As Casey mentioned on stream for newer instruction set AVX2 which is available starting with Intel Haswell CPU's there are gather instructions that can fetch memory from multiple locations with single instruction and store all results in one SSE/AVX register. This is exactly what this loop does (which is last one operating with 4 iterations):
1
2
3
4
5
6
7
8
9
10
11
12
13
14
15
16 | for(int I = 0;
I < 4;
++I)
{
int32 FetchX = Mi(FetchX_4x, I);
int32 FetchY = Mi(FetchY_4x, I);
Assert((FetchX >= 0) && (FetchX < Texture->Width));
Assert((FetchY >= 0) && (FetchY < Texture->Height));
uint8 *TexelPtr = ((uint8 *)Texture->Memory) + FetchY*Texture->Pitch + FetchX*sizeof(uint32);
Mi(SampleA, I) = *(uint32 *)(TexelPtr);
Mi(SampleB, I) = *(uint32 *)(TexelPtr + sizeof(uint32));
Mi(SampleC, I) = *(uint32 *)(TexelPtr + Texture->Pitch);
Mi(SampleD, I) = *(uint32 *)(TexelPtr + Texture->Pitch + sizeof(uint32));
}
|
You can replace this loop with following code:
| __m128i IndexA = _mm_add_epi32(_mm_mullo_epi32(FetchY_4x, Pitch_4x),
_mm_slli_epi32(FetchX_4x, 2));
__m128i IndexB = _mm_add_epi32(IndexA, Four_4x);
__m128i IndexC = _mm_add_epi32(IndexA, Pitch_4x);
__m128i IndexD = _mm_add_epi32(IndexC, Four_4x);
SampleA = _mm_i32gather_epi32((int*)Texture->Memory, IndexA, 1);
SampleB = _mm_i32gather_epi32((int*)Texture->Memory, IndexB, 1);
SampleC = _mm_i32gather_epi32((int*)Texture->Memory, IndexC, 1);
SampleD = _mm_i32gather_epi32((int*)Texture->Memory, IndexD, 1);
|
Then there will be no inner for loop at all with 4 iterations.

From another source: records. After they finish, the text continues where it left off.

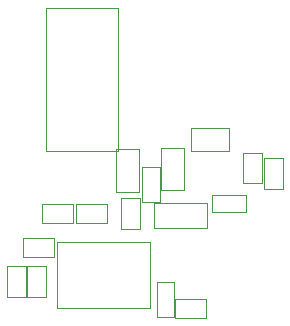
<source format=gbr>
G04 #@! TF.FileFunction,Other,User*
%FSLAX46Y46*%
G04 Gerber Fmt 4.6, Leading zero omitted, Abs format (unit mm)*
G04 Created by KiCad (PCBNEW 4.0.2-stable) date 3/16/2016 8:44:58 PM*
%MOMM*%
G01*
G04 APERTURE LIST*
%ADD10C,0.100000*%
%ADD11C,0.050000*%
G04 APERTURE END LIST*
D10*
D11*
X158400000Y-84550000D02*
X158400000Y-81950000D01*
X160000000Y-84550000D02*
X160000000Y-81950000D01*
X158400000Y-84550000D02*
X160000000Y-84550000D01*
X158400000Y-81950000D02*
X160000000Y-81950000D01*
X161400000Y-92000000D02*
X161400000Y-89100000D01*
X162900000Y-92000000D02*
X162900000Y-89100000D01*
X161400000Y-92000000D02*
X162900000Y-92000000D01*
X161400000Y-89100000D02*
X162900000Y-89100000D01*
X168950000Y-83150000D02*
X166050000Y-83150000D01*
X168950000Y-81650000D02*
X166050000Y-81650000D01*
X168950000Y-83150000D02*
X168950000Y-81650000D01*
X166050000Y-83150000D02*
X166050000Y-81650000D01*
X159950000Y-77800000D02*
X159950000Y-81400000D01*
X157950000Y-77800000D02*
X157950000Y-81400000D01*
X159950000Y-77800000D02*
X157950000Y-77800000D01*
X159950000Y-81400000D02*
X157950000Y-81400000D01*
X163750000Y-77700000D02*
X163750000Y-81300000D01*
X161750000Y-77700000D02*
X161750000Y-81300000D01*
X163750000Y-77700000D02*
X161750000Y-77700000D01*
X163750000Y-81300000D02*
X161750000Y-81300000D01*
X160150000Y-82250000D02*
X160150000Y-79350000D01*
X161650000Y-82250000D02*
X161650000Y-79350000D01*
X160150000Y-82250000D02*
X161650000Y-82250000D01*
X160150000Y-79350000D02*
X161650000Y-79350000D01*
X161150000Y-82350000D02*
X165650000Y-82350000D01*
X165650000Y-82350000D02*
X165650000Y-84450000D01*
X165650000Y-84450000D02*
X161150000Y-84450000D01*
X161150000Y-82350000D02*
X161150000Y-84450000D01*
X150350000Y-87700000D02*
X150350000Y-90300000D01*
X148750000Y-87700000D02*
X148750000Y-90300000D01*
X150350000Y-87700000D02*
X148750000Y-87700000D01*
X150350000Y-90300000D02*
X148750000Y-90300000D01*
X152050000Y-87700000D02*
X152050000Y-90300000D01*
X150450000Y-87700000D02*
X150450000Y-90300000D01*
X152050000Y-87700000D02*
X150450000Y-87700000D01*
X152050000Y-90300000D02*
X150450000Y-90300000D01*
X152700000Y-86900000D02*
X150100000Y-86900000D01*
X152700000Y-85300000D02*
X150100000Y-85300000D01*
X152700000Y-86900000D02*
X152700000Y-85300000D01*
X150100000Y-86900000D02*
X150100000Y-85300000D01*
X165550000Y-92100000D02*
X162950000Y-92100000D01*
X165550000Y-90500000D02*
X162950000Y-90500000D01*
X165550000Y-92100000D02*
X165550000Y-90500000D01*
X162950000Y-92100000D02*
X162950000Y-90500000D01*
X164300000Y-76000000D02*
X167500000Y-76000000D01*
X164300000Y-78000000D02*
X167500000Y-78000000D01*
X164300000Y-76000000D02*
X164300000Y-78000000D01*
X167500000Y-76000000D02*
X167500000Y-78000000D01*
X157200000Y-84050000D02*
X154600000Y-84050000D01*
X157200000Y-82450000D02*
X154600000Y-82450000D01*
X157200000Y-84050000D02*
X157200000Y-82450000D01*
X154600000Y-84050000D02*
X154600000Y-82450000D01*
X154300000Y-84050000D02*
X151700000Y-84050000D01*
X154300000Y-82450000D02*
X151700000Y-82450000D01*
X154300000Y-84050000D02*
X154300000Y-82450000D01*
X151700000Y-84050000D02*
X151700000Y-82450000D01*
X170500000Y-81150000D02*
X170500000Y-78550000D01*
X172100000Y-81150000D02*
X172100000Y-78550000D01*
X170500000Y-81150000D02*
X172100000Y-81150000D01*
X170500000Y-78550000D02*
X172100000Y-78550000D01*
X170300000Y-78100000D02*
X170300000Y-80700000D01*
X168700000Y-78100000D02*
X168700000Y-80700000D01*
X170300000Y-78100000D02*
X168700000Y-78100000D01*
X170300000Y-80700000D02*
X168700000Y-80700000D01*
X160850000Y-91290000D02*
X160850000Y-85690000D01*
X152950000Y-91290000D02*
X152950000Y-85690000D01*
X160850000Y-91290000D02*
X152950000Y-91290000D01*
X160850000Y-85690000D02*
X152950000Y-85690000D01*
X152050000Y-78000000D02*
X158100000Y-78000000D01*
X152050000Y-65850000D02*
X158100000Y-65850000D01*
X152050000Y-78000000D02*
X152050000Y-65850000D01*
X158100000Y-78000000D02*
X158100000Y-65850000D01*
M02*

</source>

This code uses AVX2 intrinsic _mm_i32gather_epi32 and SSE4.1 intrinsic _mm_mullo_epi32. SSE4.1 could be removed if we would made Texture Pitch always a power of two, then Instead for (FetchY_4x * Pitch) you could do (FetchY_4x << bits) and it is possible to shift with SSE2 intrinsic _mm_slli_epi32.
Four_4x and Pitch_4x can be initialized at the beginning of function where all other constants are initialized:
| __m128i Pitch_4x = _mm_set1_epi32(Texture->Pitch);
__m128i Four_4x = _mm_set1_epi32(4);
|
Unfortunately this new code runs much slower. For me on i7-4790K old loop code runs
~42cy/h. AVX2 gather code runs
~190cy/h.
This
well known problem. Intel themselves said somewhere they are only introducing new gather instructions in AVX2 CPUs so people can start using them. They (Intel) will optimize this instruction in newer CPUs to be faster - and software that expects this instruction to be available will run faster. So we need to wait for Broadwell or Skylake, maybe it will change there.